杉山城の門前寺
積善寺は国指定の史跡「杉山城址」の門前に位置します。名城「杉山城」についてご案内します。
杉
山城跡は、戦国時代の山城跡です。積善寺も位置する鎌倉街道を見下ろす丘陵の尾根上にあります。10の郭を配置した縄張り(城の建物などの配置)となって
いて、各郭には様々な工夫が凝らされており、攻めてくる敵兵に対して、強い防御力と攻撃力を誇っています。その作りには高度な築城技術が施されていて、
「築城の教科書」「戦国期城郭の最高傑作のひとつ」という評価がされてきました。
戦国時代の初めころ、関東では関東管領「山内上杉氏」と同族の「扇谷上杉氏」による抗争がありました。「長享の乱」と呼ばれる一連の戦いのなかで、当時
の嵐山町は、山内上杉氏の拠点である「鉢形城(寄居町)」と扇谷上杉氏の拠点である「河越城(川越市)」の中間にあり、長享2年(1488)には須賀谷原
(嵐山町)で多くの戦死者を出す激しい戦闘がありました。
杉山城跡から出土した遺跡の年代は、この戦いの少し後にあたります。そのことから杉山城は「山内上杉氏」が「扇谷上杉氏」に対抗して築城したものと考えられます。
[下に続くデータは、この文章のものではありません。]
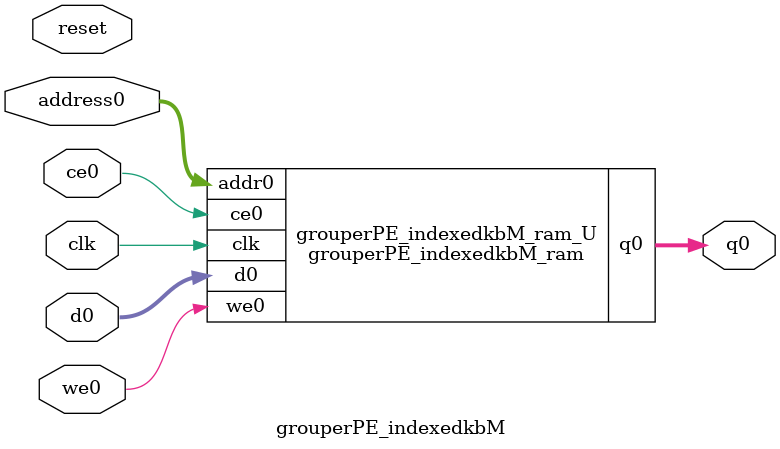
<source format=v>
`timescale 1 ns / 1 ps
module grouperPE_indexedkbM_ram (addr0, ce0, d0, we0, q0,  clk);

parameter DWIDTH = 8;
parameter AWIDTH = 15;
parameter MEM_SIZE = 32768;

input[AWIDTH-1:0] addr0;
input ce0;
input[DWIDTH-1:0] d0;
input we0;
output reg[DWIDTH-1:0] q0;
input clk;

(* ram_style = "block" *)reg [DWIDTH-1:0] ram[0:MEM_SIZE-1];




always @(posedge clk)  
begin 
    if (ce0) 
    begin
        if (we0) 
        begin 
            ram[addr0] <= d0; 
        end 
        q0 <= ram[addr0];
    end
end


endmodule

`timescale 1 ns / 1 ps
module grouperPE_indexedkbM(
    reset,
    clk,
    address0,
    ce0,
    we0,
    d0,
    q0);

parameter DataWidth = 32'd8;
parameter AddressRange = 32'd32768;
parameter AddressWidth = 32'd15;
input reset;
input clk;
input[AddressWidth - 1:0] address0;
input ce0;
input we0;
input[DataWidth - 1:0] d0;
output[DataWidth - 1:0] q0;



grouperPE_indexedkbM_ram grouperPE_indexedkbM_ram_U(
    .clk( clk ),
    .addr0( address0 ),
    .ce0( ce0 ),
    .we0( we0 ),
    .d0( d0 ),
    .q0( q0 ));

endmodule


</source>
積善寺の開山も西暦1500年代初頭です。その積善寺と杉山城の関係は、天台宗寺院、密教の寺であるということからも、その結びつきの深さは容易に説明
がつきます。なぜなら密教の寺で「護摩」を焚き、必勝を祈願し戦に臨むことが当時の慣わしであったからです。往時の武士が積善寺の護摩堂に参内し、積善寺
の先達である行者に依頼し、護摩を焚く光景が目に浮かびます。
杉山城はこれまで「後北条氏の城」として広く認識されていましたが、学術的な裏づけはありませんでした。そこで町で平成14年度から18年度にかけて5
回の学術発掘調査を実施しました。その結果、城跡の年代が15世紀末から16世紀前半であり、山内上杉氏によって造られた城であったことがわかりました。
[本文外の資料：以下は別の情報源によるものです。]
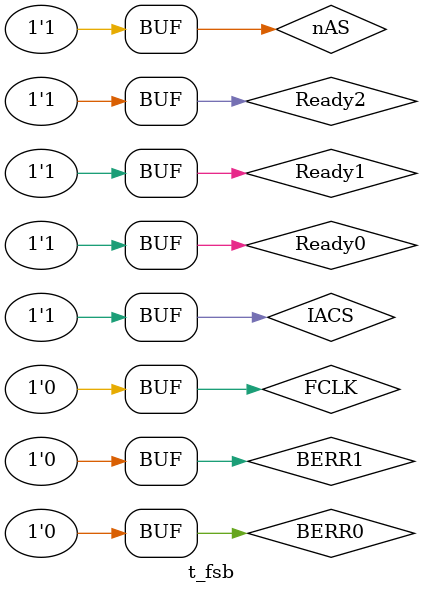
<source format=v>
`timescale 1ns / 1ps


module t_fsb;

	// Inputs
	reg FCLK;
	reg nAS;
	reg Ready0;
	reg Ready1;
	reg Ready2;
	reg BERR0;
	reg BERR1;
	reg IACS;

	// Outputs
	wire nDTACK;
	wire nVPA;
	wire nBERR;
	wire BACT;

	// Instantiate the Unit Under Test (UUT)
	FSB uut (
		.FCLK(FCLK), 
		.nAS(nAS), 
		.nDTACK(nDTACK), 
		.nVPA(nVPA), 
		.nBERR(nBERR), 
		.BACT(BACT), 
		.Ready0(Ready0), 
		.Ready1(Ready1), 
		.Ready2(Ready2), 
		.BERR0(BERR0), 
		.BERR1(BERR1), 
		.IACS(IACS)
	);

	initial begin
		// Initial conditions
		nAS = 1;
		FCLK = 0;
		Ready0 = 0;
		Ready1 = 0;
		Ready2 = 0;
		BERR0 = 0;
		BERR1 = 0;
		IACS = 0;
	
		FCLK = 0; #20;
		FCLK = 1; #20;
		FCLK = 0; #20;
		
		
		/* Regular 4-clock access */
		FCLK = 1; #5;
		nAS = 0;
		IACS = 0;
		Ready0 = 1;
		Ready1 = 1;
		Ready2 = 1;
		#15;
		
		FCLK = 0; #20;
		FCLK = 1; #20;
		FCLK = 0; #20;
		FCLK = 1; #20;
		
		FCLK = 0; #5;
		nAS = 1;
		#15;
	
		FCLK = 1; #20;
		FCLK = 0; #20;
		
		
		/* Units not immediately ready */
		FCLK = 1; #5;
		nAS = 0;
		IACS = 0;
		Ready0 = 0;
		Ready1 = 0;
		Ready2 = 0;
		#15;
		
		FCLK = 0; #20;
		FCLK = 1; #5;
		Ready0 = 1;
		Ready1 = 0;
		Ready2 = 0;
		#15;
		
		FCLK = 0; #20;
		FCLK = 1; #5;
		Ready0 = 0;
		Ready1 = 1;
		Ready2 = 0;
		#15;
		
		FCLK = 0; #20;
		FCLK = 1; #5;
		Ready0 = 0;
		Ready1 = 0;
		Ready2 = 1;
		#15;
		
		FCLK = 0; #20;
		FCLK = 1; #5;
		Ready0 = 0;
		Ready1 = 0;
		Ready2 = 0;
		#15;
		
		FCLK = 0; #20;
		FCLK = 1; #20;
		
		FCLK = 0; #5;
		nAS = 1;
		#15;
	
		FCLK = 1; #20;
		FCLK = 0; #20;
		
		/* Access terminated with /VPA */
		FCLK = 1; #5;
		nAS = 0;
		IACS = 1;
		Ready0 = 1;
		Ready1 = 1;
		Ready2 = 1;
		#15;
		
		FCLK = 0; #20;
		FCLK = 1; #20;
		FCLK = 0; #20;
		FCLK = 1; #20;
		FCLK = 0; #20;
		FCLK = 1; #20;
		FCLK = 0; #20;
		FCLK = 1; #20;
		FCLK = 0; #20;
		FCLK = 1; #20;
		FCLK = 0; #20;
		FCLK = 1; #20;
		
		FCLK = 0; #5;
		nAS = 1;
		#15;
	
		FCLK = 1; #20;
		FCLK = 0; #20;
		
	end
      
endmodule


</source>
こうした学術的な成果により、杉山城跡が高度な築城技術の特徴をもち、良好な保存状態で当時の政治・軍事の様相を良く示していることが高く評価され、「比企城館跡群」のひとつとして平成20年に国史跡に指定されました。【嵐山町HPより参照】
嵐山町教育委員会パンフレット表紙写真 (左上部に位置するのが積善寺です)
■杉山城へ来られる方へのお願い
ご来城の際は、積善寺には駐車できません。必ず町指定の玉ノ岡中学校北側の専用駐車場をご利用ください。積善寺より城跡に近い位置にある駐車場です。お帰りの際には、時間があれば、当山もお参りいただきますようお願いします。